Count how many lines in the material below contain the string "holi". Reply with that number alone.
------------------------------------------------
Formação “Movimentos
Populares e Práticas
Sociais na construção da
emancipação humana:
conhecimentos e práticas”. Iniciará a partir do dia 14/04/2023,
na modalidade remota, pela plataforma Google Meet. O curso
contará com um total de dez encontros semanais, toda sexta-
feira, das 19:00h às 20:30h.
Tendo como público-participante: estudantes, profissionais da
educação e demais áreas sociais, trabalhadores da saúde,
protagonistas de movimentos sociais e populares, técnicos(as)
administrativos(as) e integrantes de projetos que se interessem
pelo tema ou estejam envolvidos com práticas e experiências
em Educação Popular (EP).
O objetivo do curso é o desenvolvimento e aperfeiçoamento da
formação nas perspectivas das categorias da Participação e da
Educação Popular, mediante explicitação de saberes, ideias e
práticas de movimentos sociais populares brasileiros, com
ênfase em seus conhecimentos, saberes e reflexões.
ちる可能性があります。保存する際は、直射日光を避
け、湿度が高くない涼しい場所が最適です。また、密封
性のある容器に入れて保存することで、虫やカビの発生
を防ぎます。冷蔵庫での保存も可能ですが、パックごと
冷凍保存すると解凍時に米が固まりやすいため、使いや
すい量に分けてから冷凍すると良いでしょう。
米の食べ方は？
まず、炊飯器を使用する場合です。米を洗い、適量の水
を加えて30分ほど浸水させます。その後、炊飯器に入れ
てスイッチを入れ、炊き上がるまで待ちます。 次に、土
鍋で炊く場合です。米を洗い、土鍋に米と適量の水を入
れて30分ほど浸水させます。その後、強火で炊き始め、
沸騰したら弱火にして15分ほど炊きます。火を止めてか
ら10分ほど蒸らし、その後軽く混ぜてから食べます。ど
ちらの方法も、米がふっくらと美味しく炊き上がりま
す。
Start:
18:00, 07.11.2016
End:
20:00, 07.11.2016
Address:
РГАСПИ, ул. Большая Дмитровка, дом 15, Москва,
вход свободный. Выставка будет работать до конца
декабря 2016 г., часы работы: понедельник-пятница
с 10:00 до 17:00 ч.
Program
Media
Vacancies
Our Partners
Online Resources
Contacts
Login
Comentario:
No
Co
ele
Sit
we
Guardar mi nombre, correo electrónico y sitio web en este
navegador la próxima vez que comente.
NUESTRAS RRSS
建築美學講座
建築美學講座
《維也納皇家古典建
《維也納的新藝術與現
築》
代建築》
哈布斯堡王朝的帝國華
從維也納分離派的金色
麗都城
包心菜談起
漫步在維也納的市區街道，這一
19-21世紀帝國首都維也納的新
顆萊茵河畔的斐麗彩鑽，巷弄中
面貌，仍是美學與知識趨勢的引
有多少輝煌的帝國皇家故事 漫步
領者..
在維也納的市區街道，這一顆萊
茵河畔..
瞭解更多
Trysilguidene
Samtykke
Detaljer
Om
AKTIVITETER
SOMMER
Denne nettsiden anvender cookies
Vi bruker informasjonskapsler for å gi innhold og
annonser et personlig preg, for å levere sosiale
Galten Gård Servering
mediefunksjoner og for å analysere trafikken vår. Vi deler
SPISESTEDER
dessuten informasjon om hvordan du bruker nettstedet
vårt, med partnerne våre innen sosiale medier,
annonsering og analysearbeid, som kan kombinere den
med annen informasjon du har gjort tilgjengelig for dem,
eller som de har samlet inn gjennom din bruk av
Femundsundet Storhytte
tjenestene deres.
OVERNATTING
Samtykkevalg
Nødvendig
------------------------------------------------
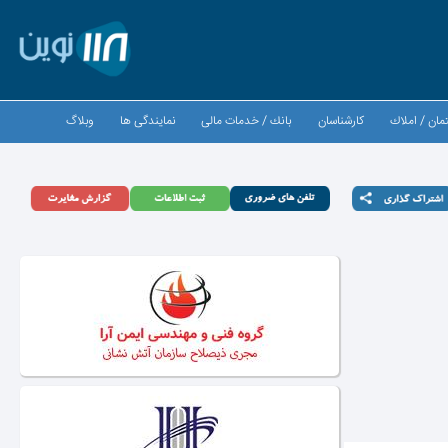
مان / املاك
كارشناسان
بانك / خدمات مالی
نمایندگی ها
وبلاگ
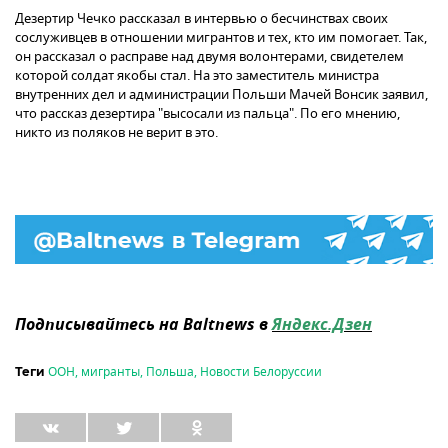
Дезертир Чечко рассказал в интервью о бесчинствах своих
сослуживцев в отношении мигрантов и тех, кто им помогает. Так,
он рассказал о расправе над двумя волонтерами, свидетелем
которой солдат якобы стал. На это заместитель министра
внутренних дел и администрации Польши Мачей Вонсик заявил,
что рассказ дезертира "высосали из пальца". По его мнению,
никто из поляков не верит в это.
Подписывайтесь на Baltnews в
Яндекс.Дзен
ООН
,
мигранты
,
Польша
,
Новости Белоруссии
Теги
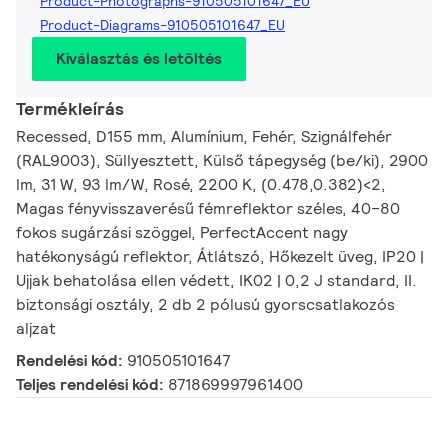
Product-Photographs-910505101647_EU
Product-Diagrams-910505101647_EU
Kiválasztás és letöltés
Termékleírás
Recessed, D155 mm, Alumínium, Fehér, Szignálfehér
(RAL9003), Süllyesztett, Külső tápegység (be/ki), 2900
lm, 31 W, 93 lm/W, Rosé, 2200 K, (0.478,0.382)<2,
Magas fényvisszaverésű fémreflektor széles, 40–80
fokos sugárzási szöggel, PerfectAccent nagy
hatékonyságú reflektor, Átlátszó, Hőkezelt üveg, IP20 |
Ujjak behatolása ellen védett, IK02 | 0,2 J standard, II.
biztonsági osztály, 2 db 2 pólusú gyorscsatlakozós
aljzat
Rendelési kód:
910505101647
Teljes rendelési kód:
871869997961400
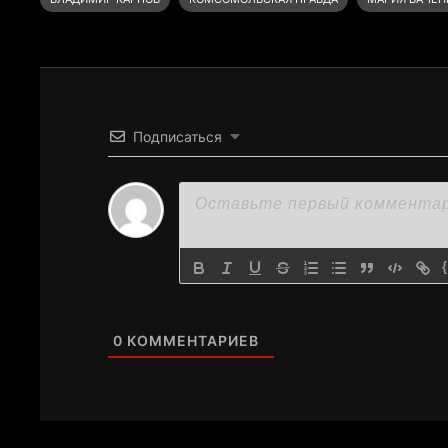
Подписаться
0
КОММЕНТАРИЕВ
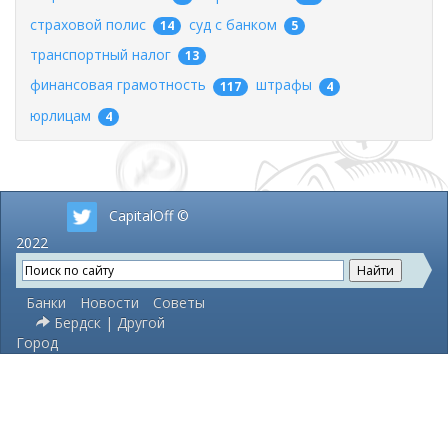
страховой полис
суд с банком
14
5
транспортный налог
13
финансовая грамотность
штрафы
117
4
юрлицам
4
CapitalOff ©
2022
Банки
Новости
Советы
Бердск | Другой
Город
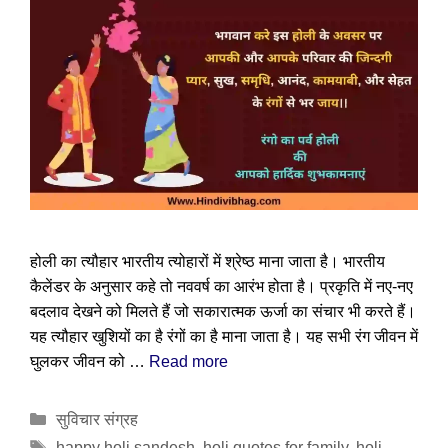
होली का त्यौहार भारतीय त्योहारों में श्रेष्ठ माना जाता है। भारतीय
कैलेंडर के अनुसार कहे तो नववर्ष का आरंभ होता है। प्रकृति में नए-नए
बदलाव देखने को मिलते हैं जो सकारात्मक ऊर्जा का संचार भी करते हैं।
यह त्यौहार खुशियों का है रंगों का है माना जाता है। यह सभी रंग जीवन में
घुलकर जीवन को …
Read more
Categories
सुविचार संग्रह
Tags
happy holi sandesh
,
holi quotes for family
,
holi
------------------------------------------------
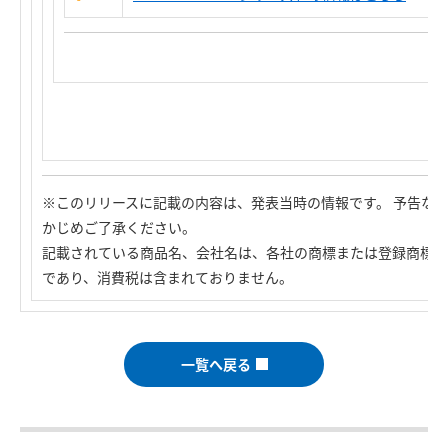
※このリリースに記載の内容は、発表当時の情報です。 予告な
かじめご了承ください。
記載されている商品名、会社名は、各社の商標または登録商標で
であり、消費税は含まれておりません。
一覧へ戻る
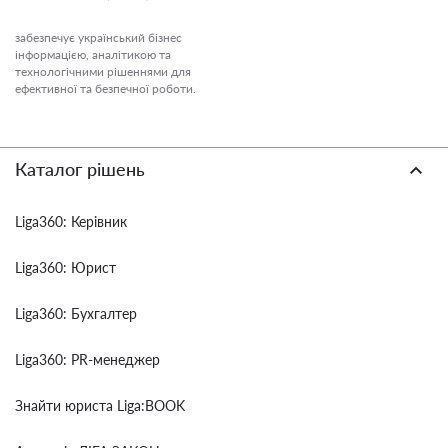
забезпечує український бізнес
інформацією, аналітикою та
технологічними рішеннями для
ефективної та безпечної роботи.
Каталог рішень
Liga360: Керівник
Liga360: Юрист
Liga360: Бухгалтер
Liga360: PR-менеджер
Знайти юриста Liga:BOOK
------------------------------------------------
▶ [Result for this task]: 3